# mybuffed V2 - Startseiten BETA



## ZAM (9. Juni 2008)

Einige Funktionen der Portalseite sind jetzt online - ihr könnt ja mal rumtesten und vielleicht noch ein paar Vorschläge bringen, was an Boxen und Konfiguration möglich sein sollte. :-)

http://my2.buffed.de/userstart/portal/

*Neu:
*- Info-Boxen lassen sich nun verschieben (auch in den rechten Bereich)
- Info-Boxen sind zusammenklappbar
- Einstellungen bleiben gespeichert
- Einstellungen nur eingeloggt änderbar

*Neue Inhalte der Info-Boxen:
*- Neueste Gruppen 
- Neue Bilder (hochgeladen durch User)
- Aktivste Blogger
- 100 populärste Profile werden jetzt zufällig angezeigt

*Geplante Inhalte der Info-Boxen: *
- Individuelle Config der Startseite
 | - Einige Boxen komplett ausblendbar
 | - Anzahl der angezeiten Inhalte der einzelnen Boxen mit Minimum und Maximum-Limit.
- Box mit RSS-Feeds
- Box mit neuesten Videos 
- mybuffed-Stats bekommen noch Anzahl Videos, Anzahl Bilder, Anzahl Gruppen, Anzahl Galerien (Statistiken sind geil ;-) )
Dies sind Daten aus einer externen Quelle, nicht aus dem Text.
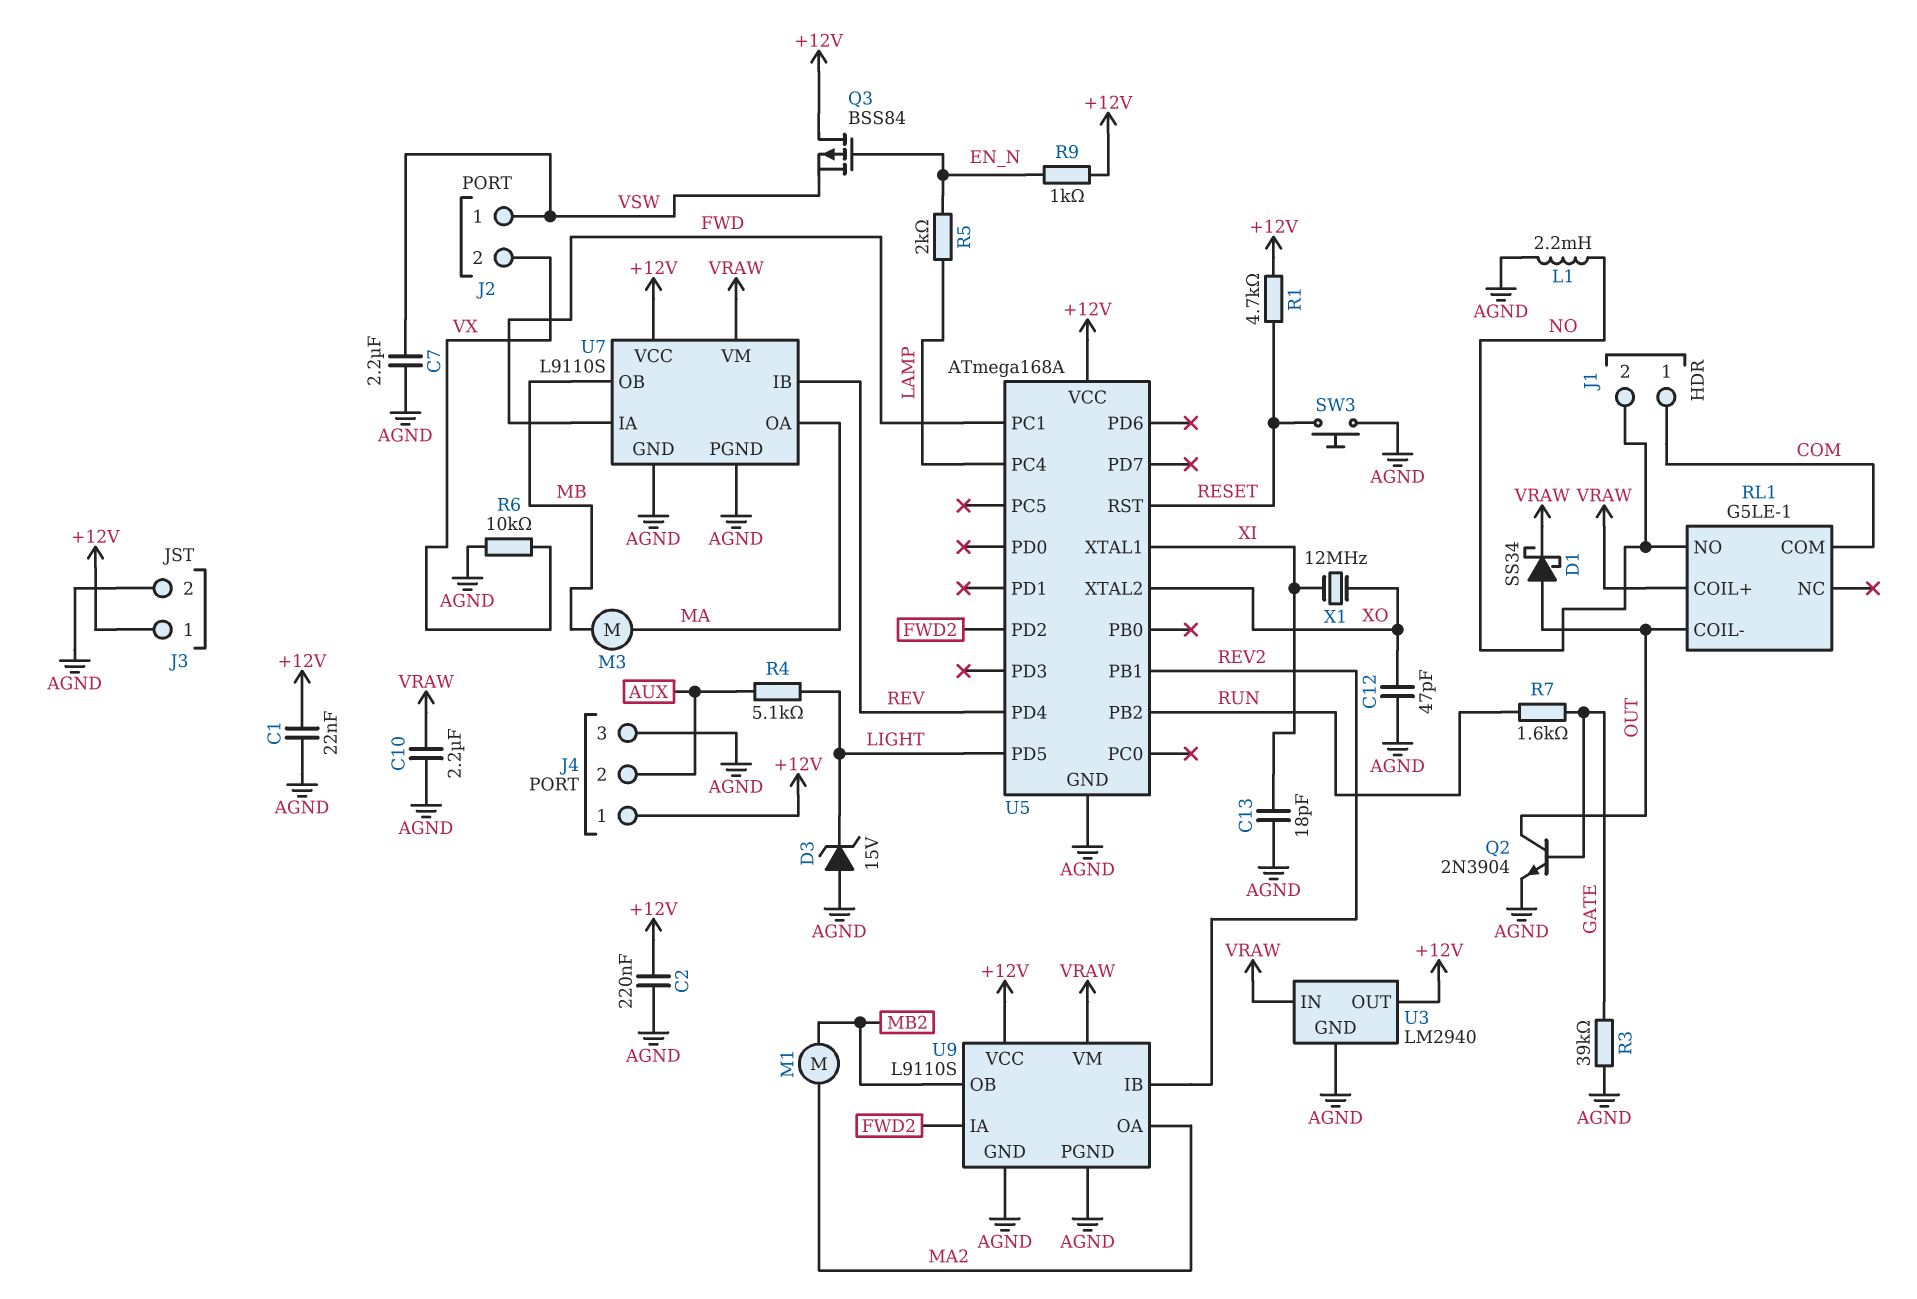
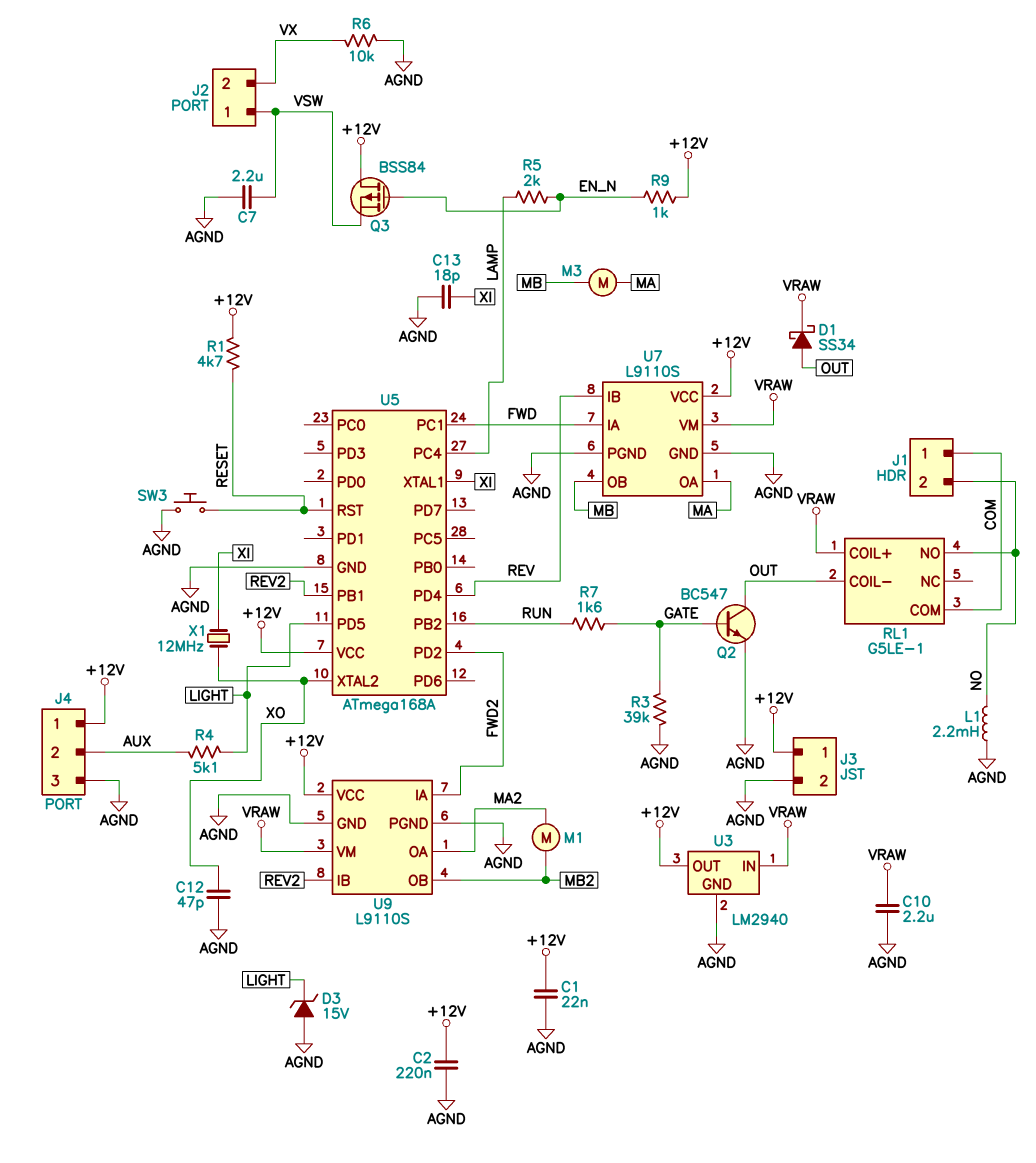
Q2: NPN 2N3904 (B GATE, C OUT, E AGND) -> NPN BC547 (B GATE, C OUT, E AGND)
*Fehlt und kommt zum Release
*- Kleiner User-Such-Box oben rechts*
*- Suche nach Usern
- Suche nach Blogs
- Übersicht Aktive-User
- Übersichts-Seite für Gruppen

*Bekannte Bugs*
 - Im Internet-Explorer 7 lassen sich die Boxen momentan nicht zusammenklappen.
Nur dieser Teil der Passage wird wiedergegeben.